Alle offerte dell’Europa El Mahdi risponde: “Ci chiedete perché stiamo venendo. Veniamo per farvi una domanda: perché voi avete così tanto e noi così poco? È forse perché siete persone migliori di noi? Avete forse fatto cose speciali, che vi rendono più meritevoli di noi? Se è così, diteci quali sono e le faremo. Ma forse non avete una risposta. Forse ci direte: Dio ha fatto il mondo così, non possiamo aiutarvi, andate a casa e soffrite in silenzio. Andate a casa e morite. Allora vi diremo: noi non abbiamo casa. Soffriremo qui di fronte a voi, moriremo per le strade d’Europa. Non abbiamo che il potere di scegliere dove morire. E tutto quello che vi chiediamo è di guardarci morire”.
Oggi, come è palese, quell’esodo è in pieno svolgimento e non è limitato ai soli Paesi africani, ma coinvolge l’intero bacino del Mediterraneo  e le aree geografiche più povere della fascia planetaria che si estende dall’India al Medioriente, dove le folli guerre mascherate con moventi religiosi hanno innescato tragici fenomeni terroristici che minacciano costantemente il mondo occidentale.
Quali le soluzioni c’è da chiedersi a questo punto.
La risposta non è agevole, non fosse perché non esistono soluzione di breve termine e, allo stesso tempo, le diverse soluzioni possibili spesso cozzano contro gli interessi confliggenti delle potenze mondiali che governano il mondo.

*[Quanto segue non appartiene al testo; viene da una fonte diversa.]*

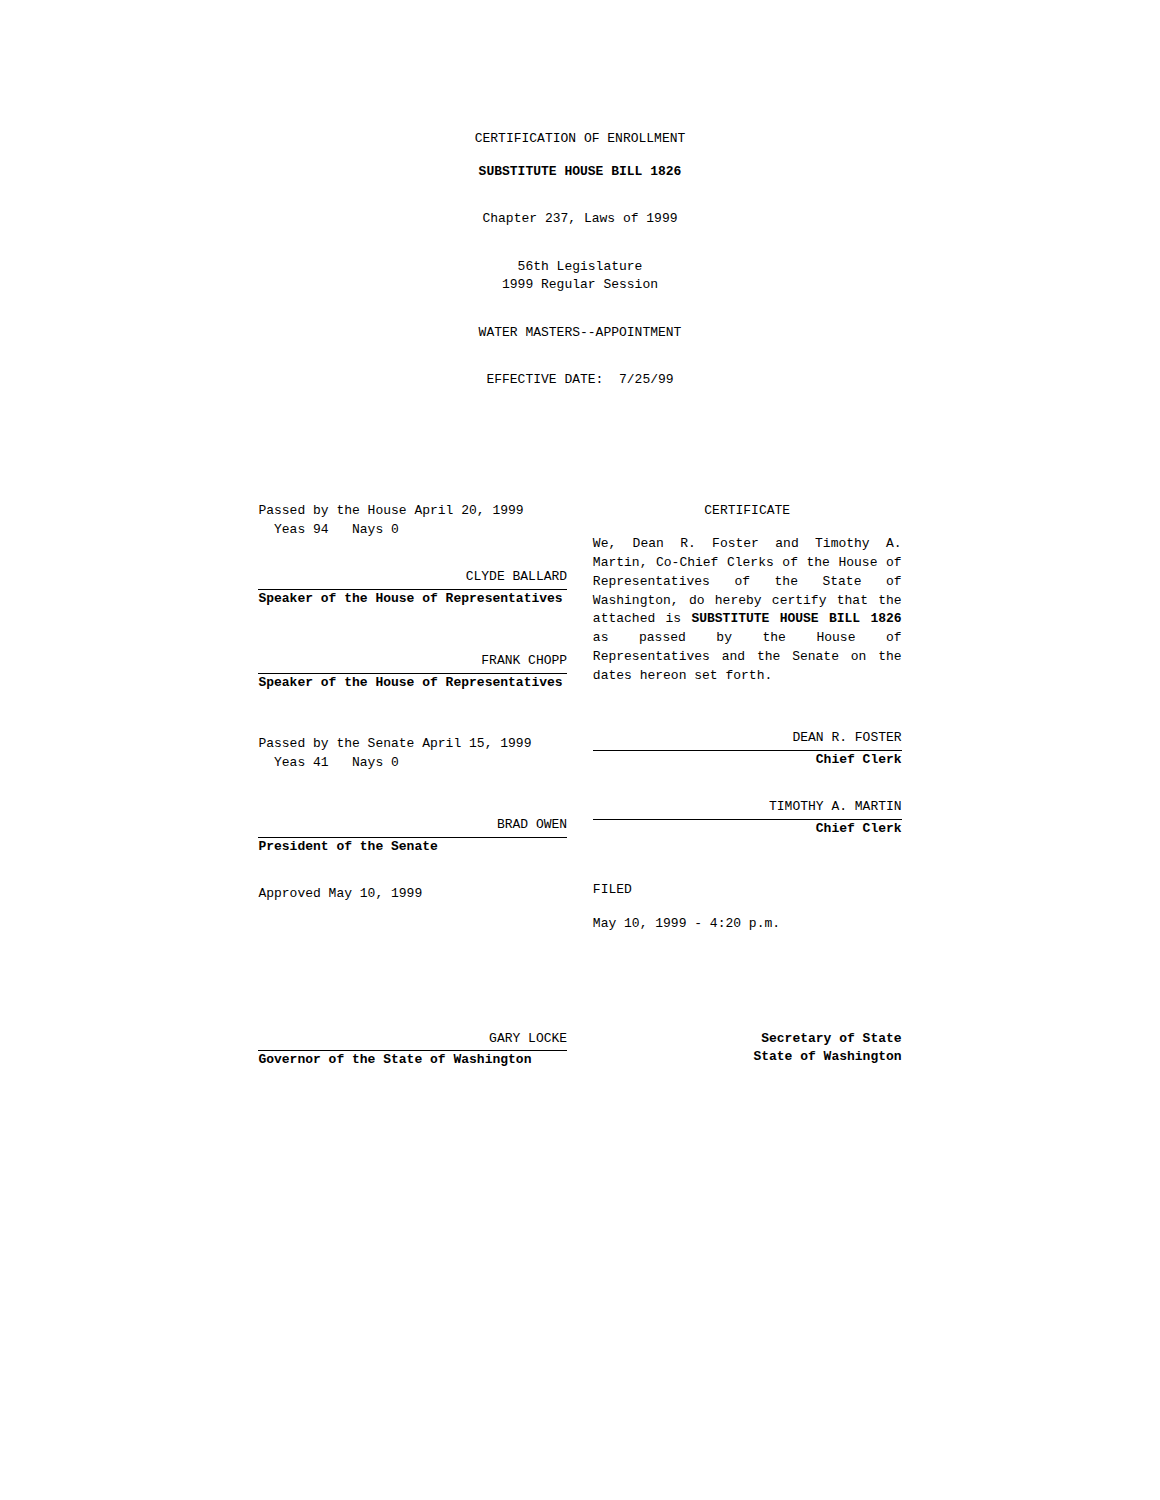CERTIFICATION OF ENROLLMENT
SUBSTITUTE HOUSE BILL 1826
Chapter 237, Laws of 1999
56th Legislature
1999 Regular Session
WATER MASTERS--APPOINTMENT
EFFECTIVE DATE: 7/25/99
| Passed by the House April 20, 1999 Yeas 94 Nays 0 CLYDE BALLARD Speaker of the House of Representatives FRANK CHOPP Speaker of the House of Representatives Passed by the Senate April 15, 1999 Yeas 41 Nays 0 BRAD OWEN President of the Senate Approved May 10, 1999 | | CERTIFICATE We, Dean R. Foster and Timothy A. Martin, Co-Chief Clerks of the House of Representatives of the State of Washington, do hereby certify that the attached is SUBSTITUTE HOUSE BILL 1826 as passed by the House of Representatives and the Senate on the dates hereon set forth. DEAN R. FOSTER Chief Clerk TIMOTHY A. MARTIN Chief Clerk FILED May 10, 1999 - 4:20 p.m. |
| GARY LOCKE Governor of the State of Washington | | Secretary of State State of Washington |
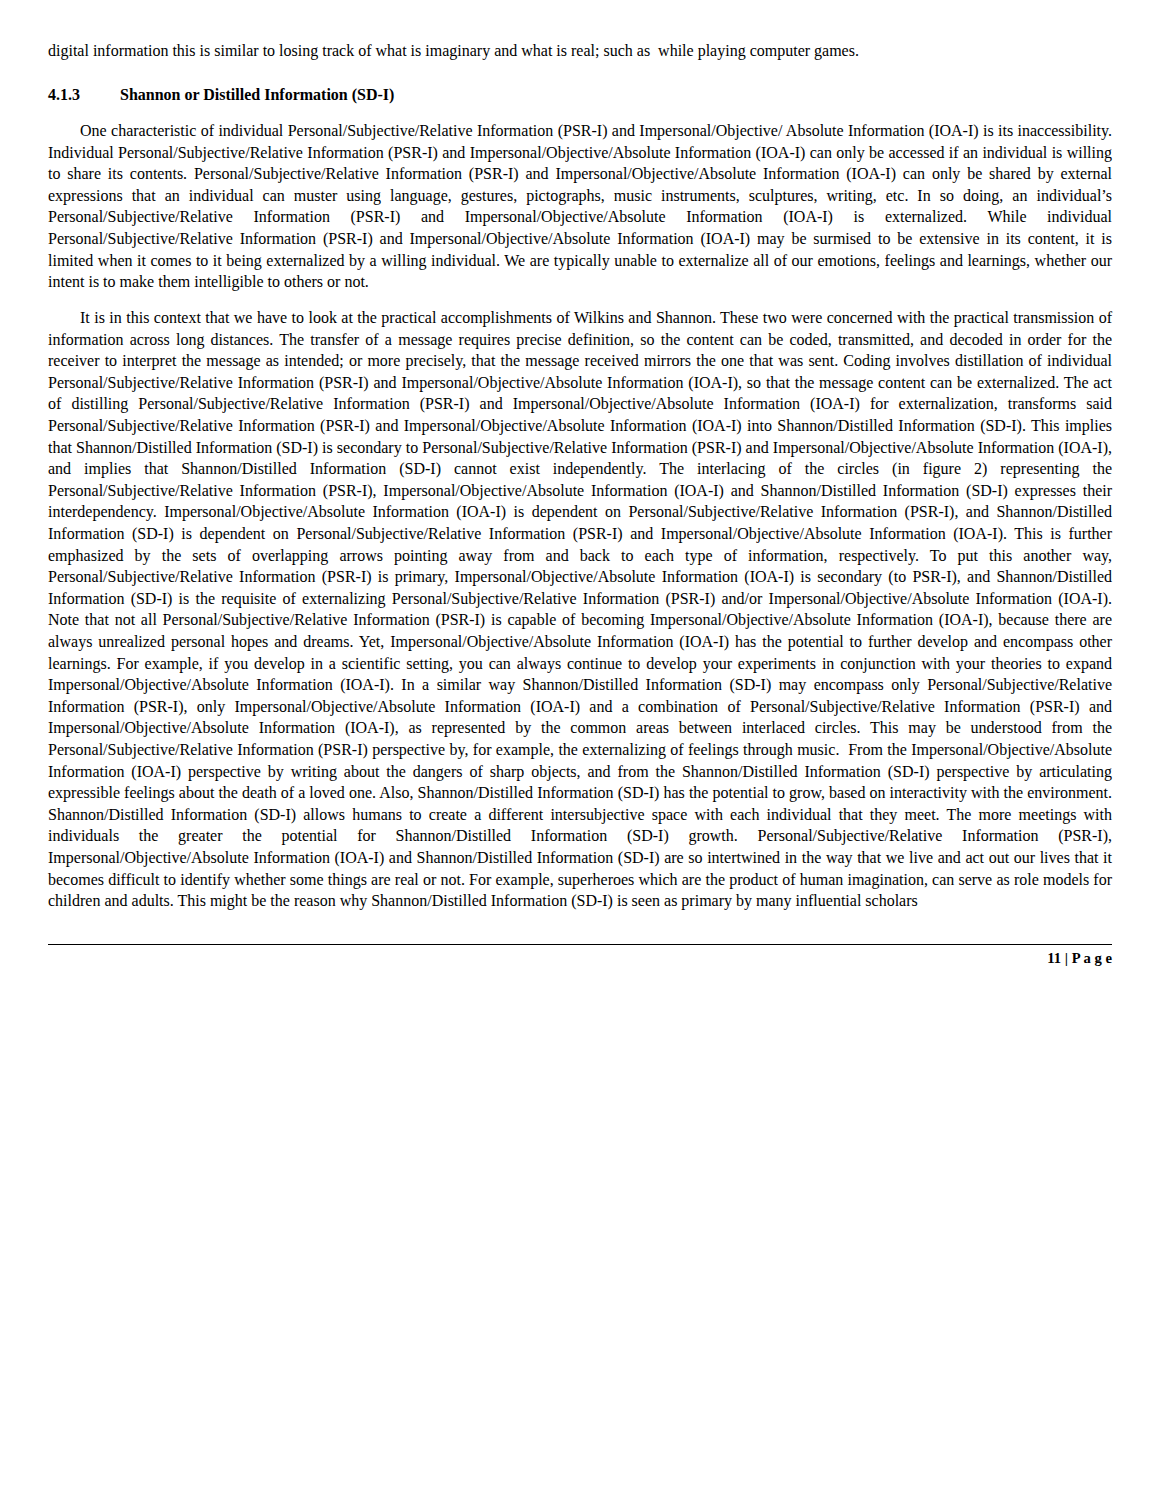digital information this is similar to losing track of what is imaginary and what is real; such as while playing computer games.
4.1.3 Shannon or Distilled Information (SD-I)
One characteristic of individual Personal/Subjective/Relative Information (PSR-I) and Impersonal/Objective/ Absolute Information (IOA-I) is its inaccessibility. Individual Personal/Subjective/Relative Information (PSR-I) and Impersonal/Objective/Absolute Information (IOA-I) can only be accessed if an individual is willing to share its contents. Personal/Subjective/Relative Information (PSR-I) and Impersonal/Objective/Absolute Information (IOA-I) can only be shared by external expressions that an individual can muster using language, gestures, pictographs, music instruments, sculptures, writing, etc. In so doing, an individual’s Personal/Subjective/Relative Information (PSR-I) and Impersonal/Objective/Absolute Information (IOA-I) is externalized. While individual Personal/Subjective/Relative Information (PSR-I) and Impersonal/Objective/Absolute Information (IOA-I) may be surmised to be extensive in its content, it is limited when it comes to it being externalized by a willing individual. We are typically unable to externalize all of our emotions, feelings and learnings, whether our intent is to make them intelligible to others or not.
It is in this context that we have to look at the practical accomplishments of Wilkins and Shannon. These two were concerned with the practical transmission of information across long distances. The transfer of a message requires precise definition, so the content can be coded, transmitted, and decoded in order for the receiver to interpret the message as intended; or more precisely, that the message received mirrors the one that was sent. Coding involves distillation of individual Personal/Subjective/Relative Information (PSR-I) and Impersonal/Objective/Absolute Information (IOA-I), so that the message content can be externalized. The act of distilling Personal/Subjective/Relative Information (PSR-I) and Impersonal/Objective/Absolute Information (IOA-I) for externalization, transforms said Personal/Subjective/Relative Information (PSR-I) and Impersonal/Objective/Absolute Information (IOA-I) into Shannon/Distilled Information (SD-I). This implies that Shannon/Distilled Information (SD-I) is secondary to Personal/Subjective/Relative Information (PSR-I) and Impersonal/Objective/Absolute Information (IOA-I), and implies that Shannon/Distilled Information (SD-I) cannot exist independently. The interlacing of the circles (in figure 2) representing the Personal/Subjective/Relative Information (PSR-I), Impersonal/Objective/Absolute Information (IOA-I) and Shannon/Distilled Information (SD-I) expresses their interdependency. Impersonal/Objective/Absolute Information (IOA-I) is dependent on Personal/Subjective/Relative Information (PSR-I), and Shannon/Distilled Information (SD-I) is dependent on Personal/Subjective/Relative Information (PSR-I) and Impersonal/Objective/Absolute Information (IOA-I). This is further emphasized by the sets of overlapping arrows pointing away from and back to each type of information, respectively. To put this another way, Personal/Subjective/Relative Information (PSR-I) is primary, Impersonal/Objective/Absolute Information (IOA-I) is secondary (to PSR-I), and Shannon/Distilled Information (SD-I) is the requisite of externalizing Personal/Subjective/Relative Information (PSR-I) and/or Impersonal/Objective/Absolute Information (IOA-I). Note that not all Personal/Subjective/Relative Information (PSR-I) is capable of becoming Impersonal/Objective/Absolute Information (IOA-I), because there are always unrealized personal hopes and dreams. Yet, Impersonal/Objective/Absolute Information (IOA-I) has the potential to further develop and encompass other learnings. For example, if you develop in a scientific setting, you can always continue to develop your experiments in conjunction with your theories to expand Impersonal/Objective/Absolute Information (IOA-I). In a similar way Shannon/Distilled Information (SD-I) may encompass only Personal/Subjective/Relative Information (PSR-I), only Impersonal/Objective/Absolute Information (IOA-I) and a combination of Personal/Subjective/Relative Information (PSR-I) and Impersonal/Objective/Absolute Information (IOA-I), as represented by the common areas between interlaced circles. This may be understood from the Personal/Subjective/Relative Information (PSR-I) perspective by, for example, the externalizing of feelings through music. From the Impersonal/Objective/Absolute Information (IOA-I) perspective by writing about the dangers of sharp objects, and from the Shannon/Distilled Information (SD-I) perspective by articulating expressible feelings about the death of a loved one. Also, Shannon/Distilled Information (SD-I) has the potential to grow, based on interactivity with the environment. Shannon/Distilled Information (SD-I) allows humans to create a different intersubjective space with each individual that they meet. The more meetings with individuals the greater the potential for Shannon/Distilled Information (SD-I) growth. Personal/Subjective/Relative Information (PSR-I), Impersonal/Objective/Absolute Information (IOA-I) and Shannon/Distilled Information (SD-I) are so intertwined in the way that we live and act out our lives that it becomes difficult to identify whether some things are real or not. For example, superheroes which are the product of human imagination, can serve as role models for children and adults. This might be the reason why Shannon/Distilled Information (SD-I) is seen as primary by many influential scholars
11 | P a g e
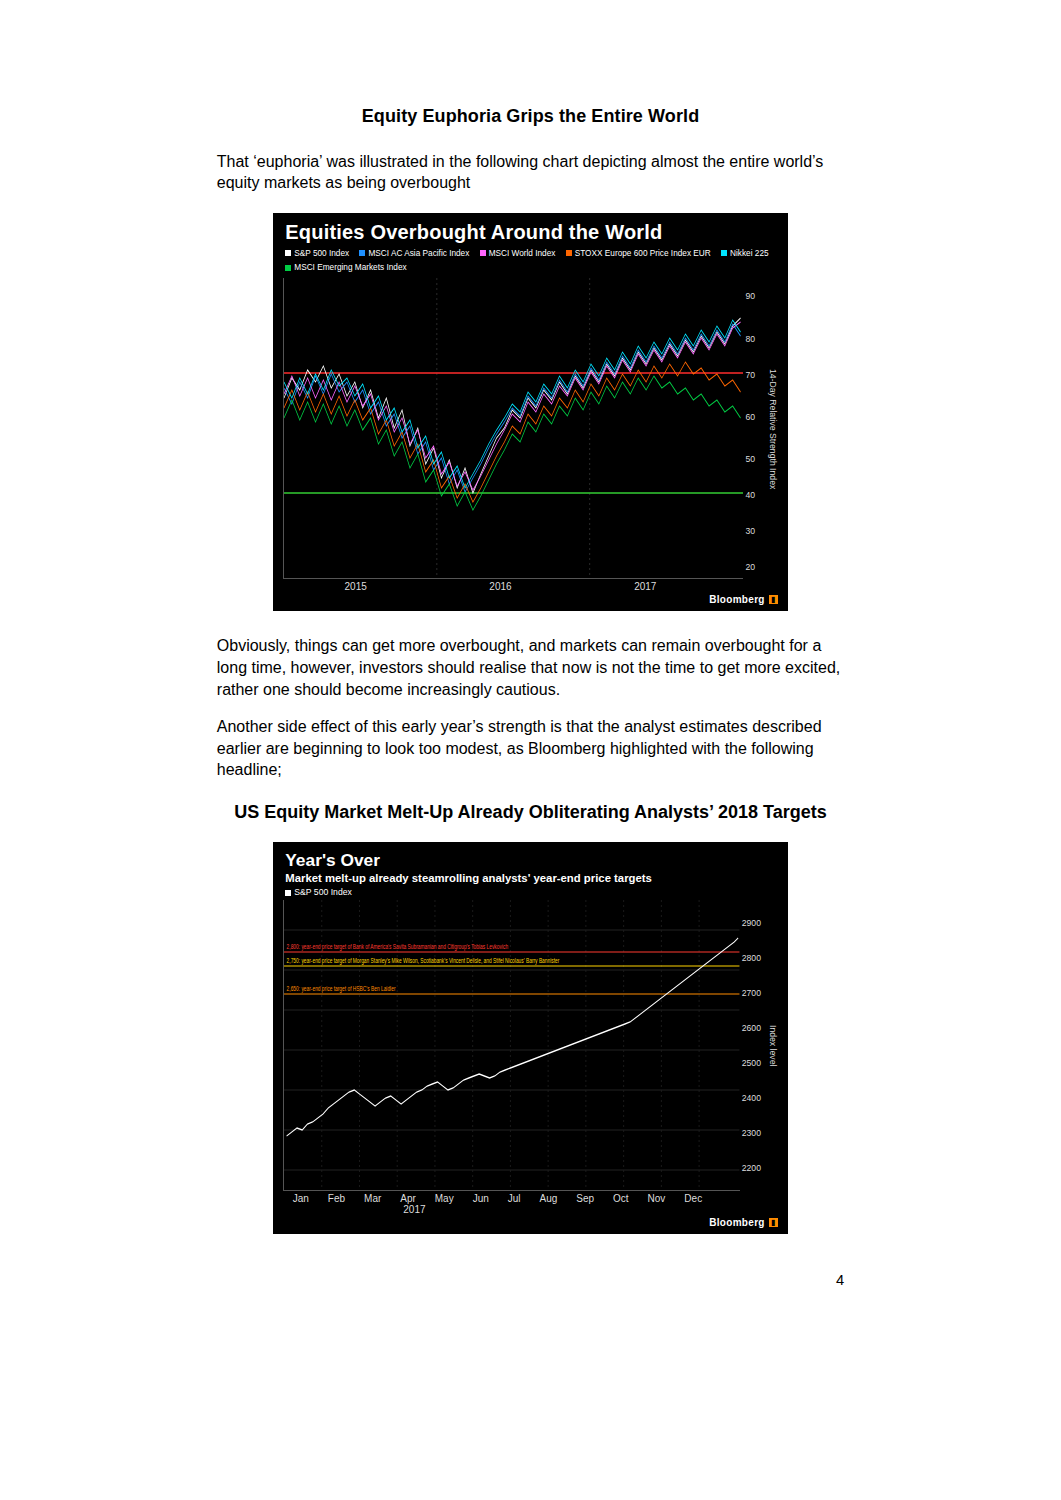Equity Euphoria Grips the Entire World
That ‘euphoria’ was illustrated in the following chart depicting almost the entire world’s equity markets as being overbought
Equities Overbought Around the World
S&P 500 Index MSCI AC Asia Pacific Index MSCI World Index STOXX Europe 600 Price Index EUR Nikkei 225
MSCI Emerging Markets Index
90
80
70
60
50
40
30
20
14-Day Relative Strength Index
201520162017
Bloomberg▮
Obviously, things can get more overbought, and markets can remain overbought for a long time, however, investors should realise that now is not the time to get more excited, rather one should become increasingly cautious.
Another side effect of this early year’s strength is that the analyst estimates described earlier are beginning to look too modest, as Bloomberg highlighted with the following headline;
US Equity Market Melt-Up Already Obliterating Analysts’ 2018 Targets
Year's Over
Market melt-up already steamrolling analysts' year-end price targets
S&P 500 Index
2,800: year-end price target of Bank of America's Savita Subramanian and Citigroup's Tobias Levkovich 2,750: year-end price target of Morgan Stanley's Mike Wilson, Scotiabank's Vincent Delisle, and Stifel Nicolaus' Barry Bannister 2,650: year-end price target of HSBC's Ben Laidler
2900
2800
2700
2600
2500
2400
2300
2200
Index level
Jan Feb Mar Apr May Jun Jul Aug Sep Oct Nov Dec
2017
Bloomberg▮
4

L’ipotesi più percorribile, in ogni caso, è quella di un piano straordinario di investimenti pluriennali teso ad allocare nelle aree maggiormente critiche attività produttive in grado di generare sviluppo ed una rete di iniziative indotte, affiancando programmi di scolarizzazione di massa e progetti di modernizzazione delle micro imprese locali, così da creare le premesse per la creazione di un volano di ricchezza in grado di frenare i movimenti migratori. Nessuno pensi che una sorta di Piano Marshall così promosso costituisca l’ennesimo buco nell’acqua, né che le risorse mondiali non siano in grado di finanziare un progetto di così ampio respiro: le spese per armamenti nel solo 2004 hanno raggiunto la stratosferica somma di 1.000 miliardi di dollari, secondo le stime denunciate da Al Gore, mentre per un piano come quello descritto sarebbe sufficiente un finanziamento mondiale di 70 miliardi di dollari.
Certo è che sino a quando si continuerà a discutere del problema senza varare concrete misure d’intervento non si potrà che assistere ad un esodo inarrestabile di disperati ed ad un’escalation del conflitto socio-razziale, che per il momento serve ad arricchire solo i trafficanti di carne umana e a dar voce a chi, spesso a torto e solo talvolta a ragione, descrive queste masse di senza patria come i figli del male in fuga dall’inferno, mossi non dalla speranza di una vita meno disgraziata ma dalla missione di distruggere la nostra civiltà.